Selected extract:
One More Rate Hike By Fed Likely In November

Fed Rate Hike Ahead Warning Sign

JimVallee

My outlook for a stock market recovery during the fourth quarter started off on the right foot yesterday, as the major market averages soared across the board to begin October. A plunge in long-term interest rates instigated the renewed enthusiasm for risk assets with the 10-year Treasury yield falling from last week’s high of 4% to 3.65%. The 2-year yield has also come off its high of 4.3% to fall as low as 4.0% before settling at 4.1%. Lower yields warrant higher stock values, but they also suggest a pivot in Fed policy may be coming sooner than the consensus expects.

market averages

Finviz

I have been an outlier this year in my call that the Fed would not raise short-term rates as high as markets expect on the basis that the rate of inflation will fall in the year ahead as rapidly as it rose last year. Understandably, Fed rhetoric has been designed to lower inflation expectations and suppress enthusiasm for risk assets, but rhetoric and action are not the same thing. The bond market was reflecting as much as 165 basis points of additional rate hikes after the Fed raised rates by 75 basis points last month, but that expectation has been curtailed to just 125 as of yesterday. The consensus is starting to recognize that the seeds planted for lower prices next year are already starting to sprout.

Data excerpts:
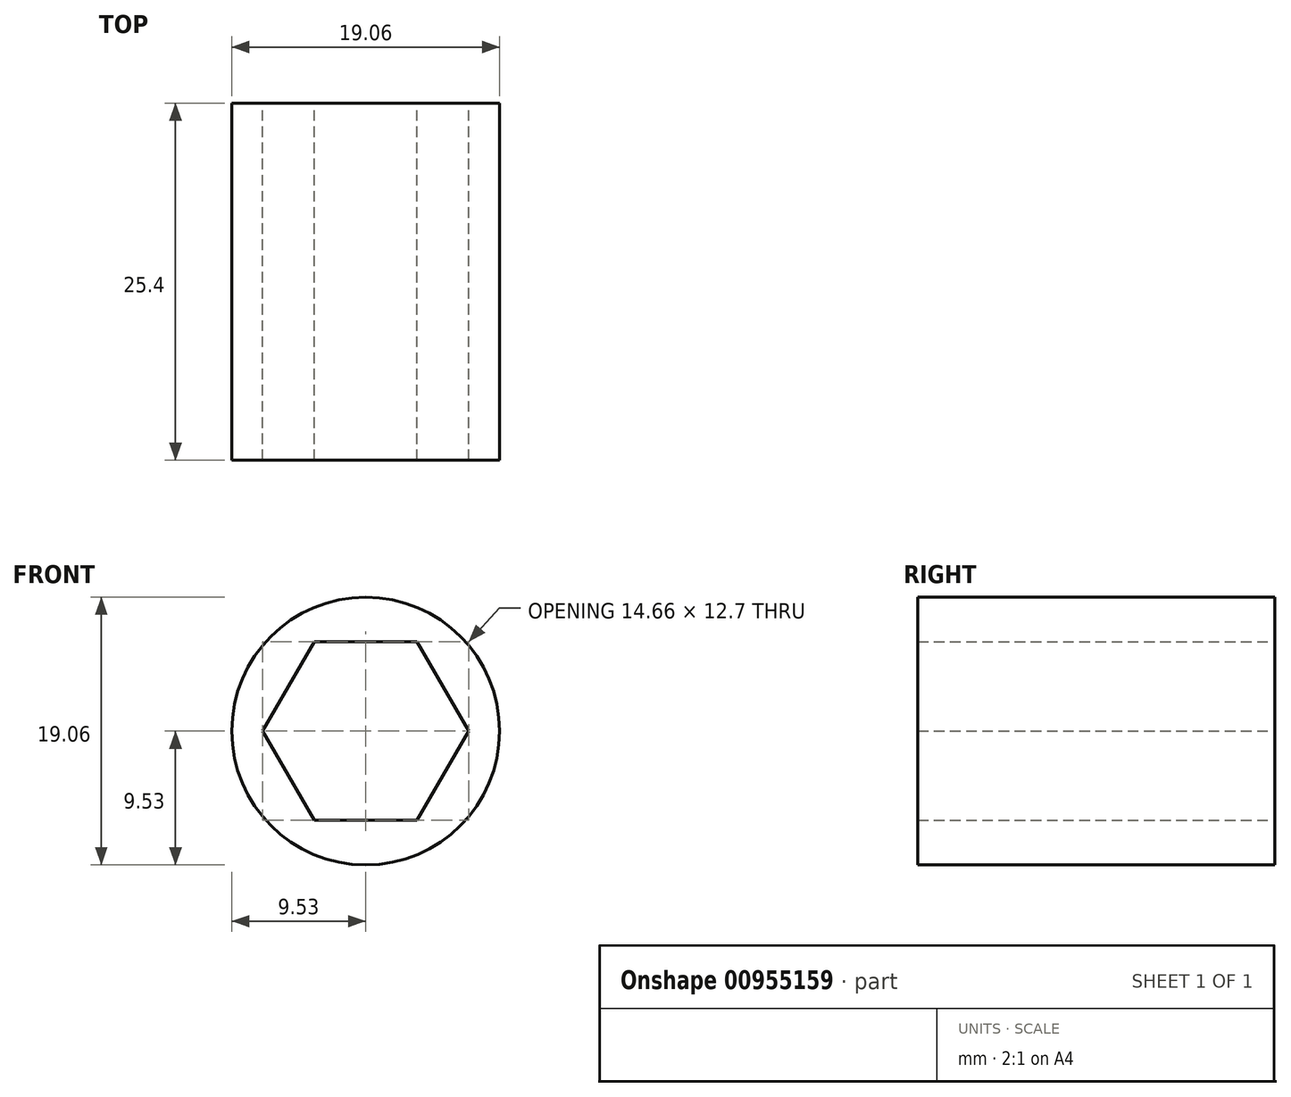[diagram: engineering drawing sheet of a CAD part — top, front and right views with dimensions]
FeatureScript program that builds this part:
annotation { "Feature Type Name" : "Feature", "Feature Type Description" : "" }
export const myFeature = defineFeature(function(context is Context, id is Id, definition is map)
    precondition{}
    {
        {
            var Q0;
            Q0=qCreatedBy(makeId("Front.planeOp"),FACE);
            var sketch = newSketch(context, id + "F0", { "sketchPlane" : qUnion([Q0])});
            skCircle(sketch, "E0", {"center": v(0, 0) * mm, "radius": 9.53 * mm});
            skCircle(sketch, "E1.cCircle", {"center": v(0, 0) * mm, "radius": 6.35 * mm, "construction": true});
            skLineSegment(sketch, "E1.0", {"start": v(-3.67, 6.35) * mm, "end": v(3.67, 6.35) * mm});
            skLineSegment(sketch, "E1.1", {"start": v(3.67, 6.35) * mm, "end": v(7.33, 0) * mm});
            skLineSegment(sketch, "E1.2", {"start": v(7.33, 0) * mm, "end": v(3.67, -6.35) * mm});
            skLineSegment(sketch, "E1.3", {"start": v(3.67, -6.35) * mm, "end": v(-3.67, -6.35) * mm});
            skLineSegment(sketch, "E1.4", {"start": v(-3.67, -6.35) * mm, "end": v(-7.33, 0) * mm});
            skLineSegment(sketch, "E1.5", {"start": v(-7.33, 0) * mm, "end": v(-3.67, 6.35) * mm});
            skPoint(sketch, "E1.0.midPoint", {"position": v(0, 6.35) * mm});
            skSolve(sketch);
        }
        {
            var Q0;
            Q0=qSketchRegion(id+"F0",true);
            extrude(context, id + "F1", {"entities" : qUnion([Q0]), "depth" : 25.4 * mm, "offsetDistance" : 25.4 * mm});
        }
    });
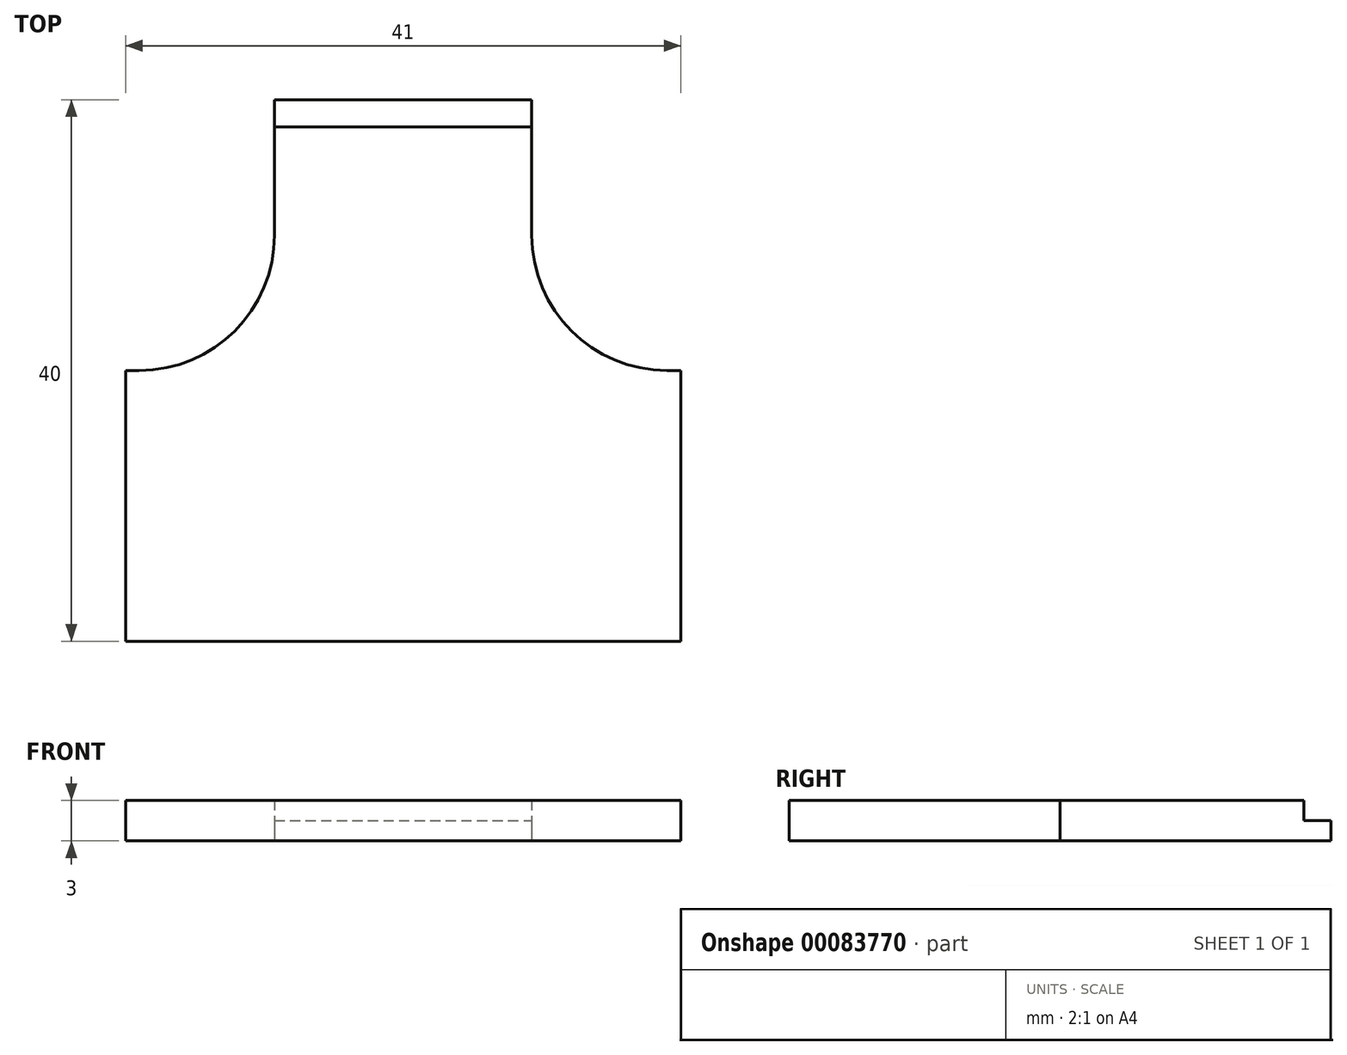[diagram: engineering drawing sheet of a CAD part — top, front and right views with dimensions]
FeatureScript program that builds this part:
annotation { "Feature Type Name" : "Feature", "Feature Type Description" : "" }
export const myFeature = defineFeature(function(context is Context, id is Id, definition is map)
    precondition{}
    {
        {
            var Q0;
            Q0=qCreatedBy(makeId("Top.planeOp"),FACE);
            var sketch = newSketch(context, id + "F0", { "sketchPlane" : qUnion([Q0])});
            skLineSegment(sketch, "E0", {"start": v(0, 0) * mm, "end": v(-20.5, 0) * mm});
            skLineSegment(sketch, "E1", {"start": v(-20.5, 0) * mm, "end": v(-20.5, 20) * mm});
            skLineSegment(sketch, "E2", {"start": v(-20.5, 20) * mm, "end": v(-19.5, 20) * mm});
            skLineSegment(sketch, "E3", {"start": v(-9.5, 30) * mm, "end": v(-9.5, 40) * mm});
            skLineSegment(sketch, "E4", {"start": v(-9.5, 40) * mm, "end": v(0, 40) * mm});
            skLineSegment(sketch, "E5", {"start": v(0, 0) * mm, "end": v(0, 40) * mm, "construction": true});
            skPoint(sketch, "E6.visualSharp", {"position": v(-9.5, 20) * mm});
            skArc(sketch, "E6.filletArc", {"start": v(-19.5, 20) * mm, "mid": v(-12.43, 22.93) * mm, "end": v(-9.5, 30) * mm});
            skLineSegment(sketch, "E7.MirrorCS", {"start": v(20.5, 0) * mm, "end": v(20.5, 20) * mm});
            skLineSegment(sketch, "E8.MirrorCS", {"start": v(0, 0) * mm, "end": v(20.5, 0) * mm});
            skPoint(sketch, "E9.MirrorP", {"position": v(9.5, 20) * mm});
            skLineSegment(sketch, "E10.MirrorCS", {"start": v(9.5, 30) * mm, "end": v(9.5, 40) * mm});
            skArc(sketch, "E11.MirrorCS", {"start": v(19.5, 20) * mm, "mid": v(12.43, 22.93) * mm, "end": v(9.5, 30) * mm});
            skLineSegment(sketch, "E12.MirrorCS", {"start": v(20.5, 20) * mm, "end": v(19.5, 20) * mm});
            skLineSegment(sketch, "E13.MirrorCS", {"start": v(9.5, 40) * mm, "end": v(0, 40) * mm});
            skLineSegment(sketch, "E14", {"start": v(-9.5, 38) * mm, "end": v(9.5, 38) * mm});
            skSolve(sketch);
        }
        {
            var Q0;
            Q0=makeQuery(id+"F0.imprint","IMPRINT",FACE,{"disambiguationData":[TD([[makeQuery(id+"F0.imprint","IMPRINT",EDGE,{"derivedFrom":sQuery(id+"F0.wireOp",EDGE,"E0")}),-1.0]])]});
            extrude(context, id + "F1", {"entities" : qUnion([Q0]), "depth" : 3 * mm});
        }
        {
            var Q0;
            {var subQ3=sQuery(id+"F0.wireOp",EDGE,"E4");Q0=makeQuery(id+"F0.imprint","IMPRINT",FACE,{"disambiguationData":[TD([[makeQuery(id+"F0.imprint","IMPRINT",EDGE,{"derivedFrom":subQ3}),-1.0]])]});}
            extrude(context, id + "F2", {"entities" : qUnion([Q0]), "operationType" : NewBodyOperationType.ADD, "depth" : 1.5 * mm});
        }
    });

Given request 1:
Please copy the section of the Fed rate hike text that begins at "Fed Rate Hike" and ends after "the consensus expects.", changing "soared" to "rallied".
Given request 2:
According to the Fed rate hike text, what was last week's high for the 10-year Treasury yield?
Given request 3:
Turn the Fed rate hike text's paragraph beginning "I have been an outlier" into a short bulleted list of its main facts.

Expected answer 1:
Fed Rate Hike Ahead Warning Sign

JimVallee

My outlook for a stock market recovery during the fourth quarter started off on the right foot yesterday, as the major market averages rallied across the board to begin October. A plunge in long-term interest rates instigated the renewed enthusiasm for risk assets with the 10-year Treasury yield falling from last week’s high of 4% to 3.65%. The 2-year yield has also come off its high of 4.3% to fall as low as 4.0% before settling at 4.1%. Lower yields warrant higher stock values, but they also suggest a pivot in Fed policy may be coming sooner than the consensus expects.

Expected answer 2:
4%.

Expected answer 3:
- This year the author has been an outlier in saying the Fed would not raise short-term rates as high as markets expect, since inflation should fall in the year ahead as fast as it rose last year.
- Fed rhetoric aims to lower inflation expectations and dampen enthusiasm for risk assets, but rhetoric is not the same as action.
- After last month's 75-basis-point hike, the bond market priced in as much as 165 basis points of further hikes; as of yesterday, that had dropped to 125.
- The consensus is beginning to see that the groundwork for lower prices next year is already taking effect.